You can also use OpenResty XRay to see if there are any off-CPU events.
The gateway kong uses Redis to limit the service flow, and the gateway and redis services are closed in the same computer room. The timeout time set by the gateway as a client is 50ms
The problem now is that the qps of the gateway request to redis is not high, but the redis client on the gateway side will report many timeouts. tcpdump captures the packet and analyzes it, and it is found that the redis server responds to the data within 5ms. timeout was returned after receiving more than 50ms
Machine specification 4C8G, The container environment only has test traffic, without any other requests, and uses the wrk tool to send requests in parallel.
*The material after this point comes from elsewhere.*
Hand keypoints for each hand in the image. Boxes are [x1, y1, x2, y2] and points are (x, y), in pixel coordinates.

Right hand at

Because with service throttling enabled, each request will trigger nginx to interact with the redis server, look up the value of a key in redis, and incrby will increase the value of the key, as shown in the source code: https://github.com/Kong/kong/blob/master/kong/plugins/rate-limiting/policies/init.lua
The cpu idle rate is more than 85%
The captured data is as follows. The redis server responded within 1.5ms
@zhuizhuhaomeng Hello, do you have any ideas on this problem? Please give me some guidance. Thank you
@liukaiyuliukaiyu
Did you run the tcpdump on the gateway or in the redis services server?
You may also use perf sched record to check the max latency of the process.
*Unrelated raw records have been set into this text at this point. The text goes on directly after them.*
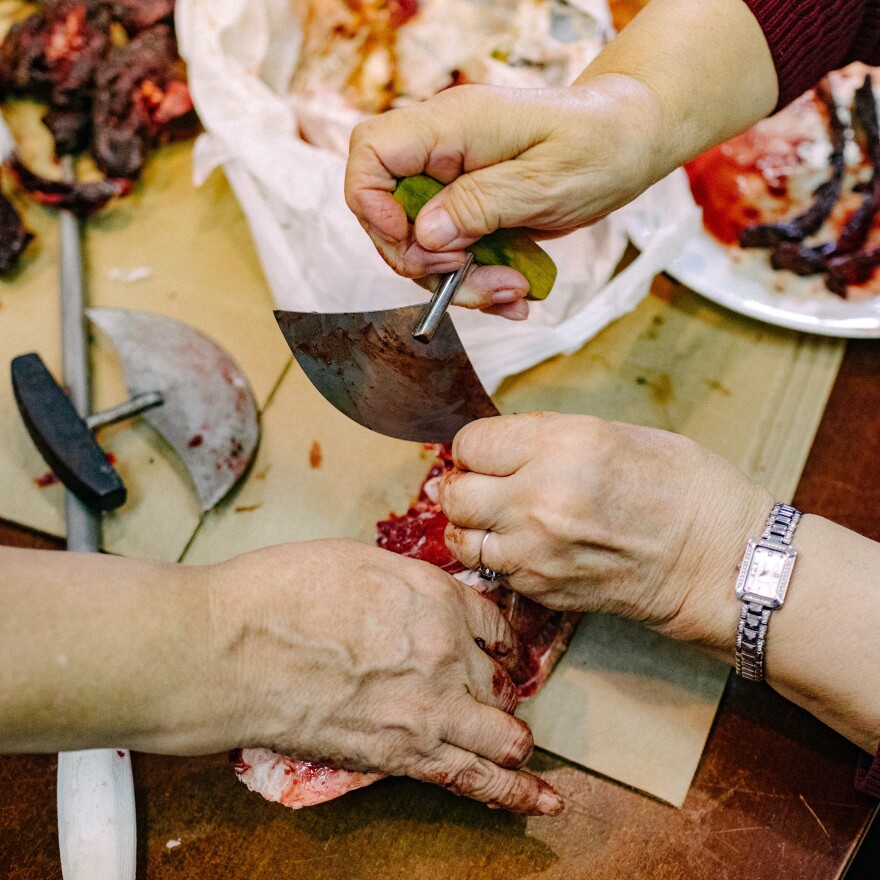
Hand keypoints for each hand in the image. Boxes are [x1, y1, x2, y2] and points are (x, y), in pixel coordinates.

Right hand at [207, 539, 562, 814]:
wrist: (231, 649)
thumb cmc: (279, 594)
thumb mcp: (355, 561)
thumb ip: (403, 584)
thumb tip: (413, 600)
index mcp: (436, 597)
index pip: (493, 621)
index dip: (501, 638)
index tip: (501, 649)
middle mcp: (447, 651)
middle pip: (499, 679)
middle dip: (500, 688)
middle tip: (497, 697)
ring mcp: (430, 707)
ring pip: (503, 735)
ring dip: (516, 744)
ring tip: (526, 755)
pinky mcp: (402, 756)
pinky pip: (474, 779)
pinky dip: (514, 794)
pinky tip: (540, 801)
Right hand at [344, 75, 662, 318]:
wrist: (630, 141)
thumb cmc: (598, 143)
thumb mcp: (544, 179)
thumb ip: (480, 204)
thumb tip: (425, 234)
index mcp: (451, 126)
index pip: (370, 152)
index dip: (372, 203)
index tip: (412, 240)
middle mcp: (443, 154)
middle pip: (389, 213)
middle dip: (423, 261)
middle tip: (469, 276)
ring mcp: (454, 184)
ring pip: (422, 246)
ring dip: (458, 282)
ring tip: (512, 292)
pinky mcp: (471, 211)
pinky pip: (455, 256)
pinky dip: (478, 283)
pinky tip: (514, 294)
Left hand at [439, 414, 770, 644]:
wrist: (721, 561)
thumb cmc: (684, 487)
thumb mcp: (615, 434)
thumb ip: (548, 438)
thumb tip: (503, 446)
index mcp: (560, 447)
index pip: (471, 443)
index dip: (477, 447)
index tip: (489, 452)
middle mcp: (538, 499)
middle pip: (455, 494)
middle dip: (465, 485)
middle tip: (487, 484)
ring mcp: (536, 552)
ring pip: (462, 538)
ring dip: (475, 526)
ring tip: (502, 518)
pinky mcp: (542, 589)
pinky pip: (493, 569)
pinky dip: (500, 557)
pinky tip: (528, 546)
I'm having the same problem that @liukaiyuliukaiyu mentioned. I created a custom plugin in Kong with this library and have several timeouts connecting and doing authentication through Redis. My setup is with Kong Db-less in and Redis-Cluster, both in Kubernetes on the same nodes (sometimes).
A few errors /debug messages from my setup: [proxy-cache-redis] REDIS: redis-check failed to authenticate: timeout, fetch_slots(): failed to fetch slots: failed to fetch cluster info: timeout, redis.lua:200 failed to commit the cache value to Redis: timeout
Already tried to increase the connection timeout to bigger values, and the problem remains. Already did the TCPDump and I see exactly the same of @liukaiyuliukaiyu . Already check file descriptores and they are limited to the max defined by nginx and open resty lua 16384
Any idea or guidance to try to find this issue?
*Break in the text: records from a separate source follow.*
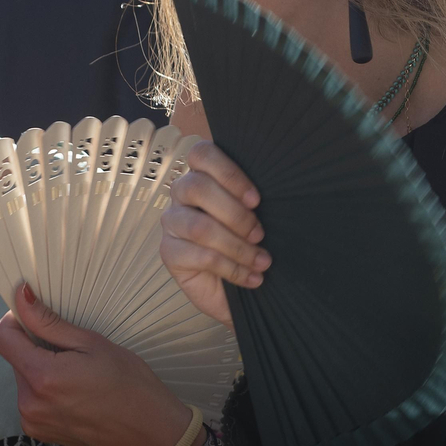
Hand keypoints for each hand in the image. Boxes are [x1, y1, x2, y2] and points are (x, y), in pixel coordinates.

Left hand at [0, 282, 194, 445]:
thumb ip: (49, 322)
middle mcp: (29, 403)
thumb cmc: (129, 384)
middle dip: (35, 346)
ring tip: (78, 373)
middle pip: (13, 356)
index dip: (15, 320)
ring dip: (41, 367)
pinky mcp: (39, 432)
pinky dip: (46, 388)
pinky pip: (32, 398)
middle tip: (72, 349)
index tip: (37, 318)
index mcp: (42, 377)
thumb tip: (20, 296)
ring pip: (23, 376)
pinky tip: (75, 391)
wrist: (150, 432)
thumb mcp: (92, 343)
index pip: (0, 337)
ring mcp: (32, 421)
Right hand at [160, 141, 268, 329]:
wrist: (235, 291)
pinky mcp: (168, 252)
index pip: (202, 154)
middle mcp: (182, 194)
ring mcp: (172, 222)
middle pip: (197, 187)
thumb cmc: (248, 244)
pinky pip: (201, 256)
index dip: (229, 174)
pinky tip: (252, 278)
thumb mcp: (255, 217)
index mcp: (202, 175)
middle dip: (236, 214)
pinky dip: (232, 268)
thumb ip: (252, 201)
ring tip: (262, 262)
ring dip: (237, 246)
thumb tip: (276, 191)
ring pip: (200, 226)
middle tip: (260, 234)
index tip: (256, 200)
My redis connection settings
"redis_hosts": "api-redis.trf-public.svc.cluster.local", "redis_password": xxx, "redis_port": "6379", "redis_timeout": "150", "redis_database": "0", "redis_ssl": "false", "redis_ssl_verify": "false", "pool_size": "256", "backlog": "16384", "max_idle_timeout": "5000", "redis_headless": "api-redis-headless.trf-public.svc.cluster.local"
Any idea or guidance to try to find this issue?
https://github.com/Kong/kong/issues/13473 With this in mind, our conclusion so far is that the nginx user-mode event loop takes a long time
@liukaiyuliukaiyu did you already apply any mitigation or workaround for this issue? Im using Azure Fsv16 machines and using only 8 workers for kong, that way I guarantee a set of resources for the k8s system and not exhausting the machines. (per pod)
@liukaiyuliukaiyu did you already apply any mitigation or workaround for this issue? Im using Azure Fsv16 machines and using only 8 workers for kong, that way I guarantee a set of resources for the k8s system and not exhausting the machines. (per pod)
We plan to upgrade the machine specifications or traffic splitting to solve this problem, but it has not been implemented yet. If you have any new progress and solutions, please leave a message and communicate in time, thank you!